As first step we need to connect the app to my local Redis. I followed the instructions in the fly.io docs on bridge-deployments. The blueprint shows howto create a wireguard config on your notebook and then run this config on the system you want to connect to the Fly.io instances.

My walkthrough:

# this assumes the app is already launched and deployed!
# create the wireguard configuration
fly wireguard create personal ams zero5 fly0.conf
# copy to my Pi Zero
scp fly0.conf pi@zero5.local:.
# login there via ssh
ssh pi@zero5.local
# install wireguard
sudo apt -y install wireguard
# copy the conf to the correct place
sudo cp fly0.conf /etc/wireguard/fly0.conf
# and start the vpn
sudo systemctl enable --now wg-quick@fly0.service
# ping the app we connected to
ping _api.internal
# leave the Pi Zero
logout

# optional: verify from the other side
fly ssh console
# first we need ping
apt install -y iputils-ping
# now ping the Pi Zero
ping zero5._peer.internal
# leave the fly machine
logout

The Code for the Flask app using RQ as message queue.

import json
import os

from flask import Flask, request
from redis import Redis
from rq import Connection, Queue
from werkzeug.middleware.proxy_fix import ProxyFix

from .utils import check_signature

app = Flask(__name__)
app.wsgi_app = ProxyFix(app.wsgi_app)

def job(dataset, uid=None):
    _host = os.environ.get("REDIS_HOST")
    _password = os.environ.get("REDIS_PASSWORD")
    with Connection(Redis(_host, 6379, password=_password)):
        # keep jobs for 24h
        q = Queue("default", default_timeout=3600 * 24)
        q.enqueue(
            "work.process_webhook",
            kwargs={
                "_meta": {"uid": uid if uid else dataset.get("uid")},
                "_data": dataset,
            },
            result_ttl=0,  # no return value
        )

@app.route("/", methods=["GET", "POST"])
async def index():
    if request.method == "GET":
        return "nothing to see here"
    else:
        uid = request.args.get("uid")
        data = request.data
        signature = request.headers.get("X-MYAX-SIGNATURE")
        secret = os.environ.get("AX_WEBHOOK_SECRET")
        if check_signature(signature, data, secret):
            print("signature valid", flush=True)
            dataset = json.loads(data)
            if "id" in dataset:
                dataset["document_id"] = dataset.pop("id")
            job(dataset, uid)

    return "OK"

The request is received and send as a message into the queue with as little code as needed.
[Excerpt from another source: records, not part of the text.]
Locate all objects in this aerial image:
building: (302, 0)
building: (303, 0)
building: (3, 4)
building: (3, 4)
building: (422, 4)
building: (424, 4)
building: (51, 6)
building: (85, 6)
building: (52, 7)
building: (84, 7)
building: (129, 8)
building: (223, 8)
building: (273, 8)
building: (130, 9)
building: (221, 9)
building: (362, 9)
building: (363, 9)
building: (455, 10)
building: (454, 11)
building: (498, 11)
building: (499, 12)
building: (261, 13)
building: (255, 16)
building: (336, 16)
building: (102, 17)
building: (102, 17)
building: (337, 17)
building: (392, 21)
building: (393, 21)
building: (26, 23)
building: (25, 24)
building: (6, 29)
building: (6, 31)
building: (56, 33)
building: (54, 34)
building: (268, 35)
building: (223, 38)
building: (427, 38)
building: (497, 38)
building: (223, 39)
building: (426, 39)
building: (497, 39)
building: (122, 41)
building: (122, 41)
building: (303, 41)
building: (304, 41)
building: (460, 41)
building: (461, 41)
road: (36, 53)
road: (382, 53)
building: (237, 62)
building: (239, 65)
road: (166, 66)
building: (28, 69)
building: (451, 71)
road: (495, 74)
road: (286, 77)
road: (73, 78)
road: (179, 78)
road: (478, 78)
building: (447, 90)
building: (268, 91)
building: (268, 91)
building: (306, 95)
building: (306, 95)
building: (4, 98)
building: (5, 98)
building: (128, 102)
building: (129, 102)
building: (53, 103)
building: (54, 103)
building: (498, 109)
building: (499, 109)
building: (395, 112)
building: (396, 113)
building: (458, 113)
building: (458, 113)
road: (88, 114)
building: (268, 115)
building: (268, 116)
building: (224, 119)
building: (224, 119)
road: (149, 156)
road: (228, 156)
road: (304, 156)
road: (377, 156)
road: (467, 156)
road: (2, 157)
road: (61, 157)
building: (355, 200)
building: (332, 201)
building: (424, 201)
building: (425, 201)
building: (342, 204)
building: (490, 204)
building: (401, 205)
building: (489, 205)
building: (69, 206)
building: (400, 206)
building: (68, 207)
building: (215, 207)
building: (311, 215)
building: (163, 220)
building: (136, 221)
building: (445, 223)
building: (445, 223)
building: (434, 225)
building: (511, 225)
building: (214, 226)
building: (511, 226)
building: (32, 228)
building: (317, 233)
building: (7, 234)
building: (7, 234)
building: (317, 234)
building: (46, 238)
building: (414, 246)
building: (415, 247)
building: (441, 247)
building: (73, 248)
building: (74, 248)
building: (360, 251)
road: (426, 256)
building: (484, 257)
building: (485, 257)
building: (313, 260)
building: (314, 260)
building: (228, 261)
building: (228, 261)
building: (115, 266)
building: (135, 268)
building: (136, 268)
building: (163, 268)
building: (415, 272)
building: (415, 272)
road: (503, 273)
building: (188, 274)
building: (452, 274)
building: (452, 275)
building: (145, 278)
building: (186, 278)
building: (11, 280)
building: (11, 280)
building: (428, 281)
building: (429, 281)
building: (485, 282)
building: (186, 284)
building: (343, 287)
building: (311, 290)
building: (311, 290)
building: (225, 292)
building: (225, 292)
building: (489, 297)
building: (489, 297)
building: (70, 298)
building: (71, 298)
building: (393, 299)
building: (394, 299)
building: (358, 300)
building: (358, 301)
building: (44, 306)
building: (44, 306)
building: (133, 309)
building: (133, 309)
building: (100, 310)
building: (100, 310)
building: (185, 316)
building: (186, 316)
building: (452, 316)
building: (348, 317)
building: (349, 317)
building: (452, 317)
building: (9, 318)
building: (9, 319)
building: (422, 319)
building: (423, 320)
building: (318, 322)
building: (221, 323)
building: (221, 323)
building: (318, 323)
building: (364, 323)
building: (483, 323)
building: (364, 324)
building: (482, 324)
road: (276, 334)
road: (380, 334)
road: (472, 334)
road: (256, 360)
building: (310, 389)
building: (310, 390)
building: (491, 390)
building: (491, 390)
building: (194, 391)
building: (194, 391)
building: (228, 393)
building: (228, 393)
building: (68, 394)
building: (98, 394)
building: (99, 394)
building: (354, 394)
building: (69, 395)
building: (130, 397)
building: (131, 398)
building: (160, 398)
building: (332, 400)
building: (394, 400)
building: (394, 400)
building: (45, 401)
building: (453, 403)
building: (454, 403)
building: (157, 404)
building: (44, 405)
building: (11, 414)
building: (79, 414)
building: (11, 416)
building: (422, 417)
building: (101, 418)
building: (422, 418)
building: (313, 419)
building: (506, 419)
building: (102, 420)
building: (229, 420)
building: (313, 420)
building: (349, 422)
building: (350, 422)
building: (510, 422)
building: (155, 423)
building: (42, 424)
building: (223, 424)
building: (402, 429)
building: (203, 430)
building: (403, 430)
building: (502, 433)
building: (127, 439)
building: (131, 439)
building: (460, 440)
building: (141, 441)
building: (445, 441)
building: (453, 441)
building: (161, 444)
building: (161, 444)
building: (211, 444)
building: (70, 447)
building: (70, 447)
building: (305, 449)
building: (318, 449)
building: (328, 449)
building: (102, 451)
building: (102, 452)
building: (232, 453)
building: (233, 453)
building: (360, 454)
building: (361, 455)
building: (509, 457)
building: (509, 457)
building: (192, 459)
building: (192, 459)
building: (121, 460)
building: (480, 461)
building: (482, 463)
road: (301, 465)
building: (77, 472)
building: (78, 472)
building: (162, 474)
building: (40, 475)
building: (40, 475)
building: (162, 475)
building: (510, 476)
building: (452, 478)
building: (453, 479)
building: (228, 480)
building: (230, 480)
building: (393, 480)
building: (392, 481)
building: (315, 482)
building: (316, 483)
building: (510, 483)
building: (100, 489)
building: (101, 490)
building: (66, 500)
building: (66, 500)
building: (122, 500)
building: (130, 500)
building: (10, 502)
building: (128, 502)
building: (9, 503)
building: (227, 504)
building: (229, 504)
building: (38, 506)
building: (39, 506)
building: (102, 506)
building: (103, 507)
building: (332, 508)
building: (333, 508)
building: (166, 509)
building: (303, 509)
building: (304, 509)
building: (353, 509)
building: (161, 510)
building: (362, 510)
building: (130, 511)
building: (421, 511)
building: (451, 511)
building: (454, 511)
For Redis two secrets need to be set via flyctl: REDIS_HOST and REDIS_PASSWORD. For my example the REDIS_HOST is zero5._peer.internal. Additionally the AX_WEBHOOK_SECRET similar to the S3 version to verify the hmac signature. The check_signature part is the one from the S3 version too.

The worker side in my local network is processing the jobs from the Redis queue. For this demo the job will write the message to disk.

We enqueued the job with the name work.process_webhook, so we need a work.py with a function process_webhook. For example:

import json

def process_webhook(**kwargs):
    json.dump(kwargs["_data"], open(kwargs["_meta"]["uid"] + ".json", "w"))

This saves everything in _data into a json file. To run the worker that fetches the jobs and runs the process_webhook we call it like this:

rq worker default --url redis://:REDIS_PASSWORD@REDIS_HOST/

The work.py has to be in the same folder. I used the same Redis password here, but as Redis host the ip-address in my local network. The : before the password is important. This marks the empty username in the url.

In my tests a message takes a few seconds, but I didn't loose any job yet. The 24h until a message is dropped should be enough for everything I plan here.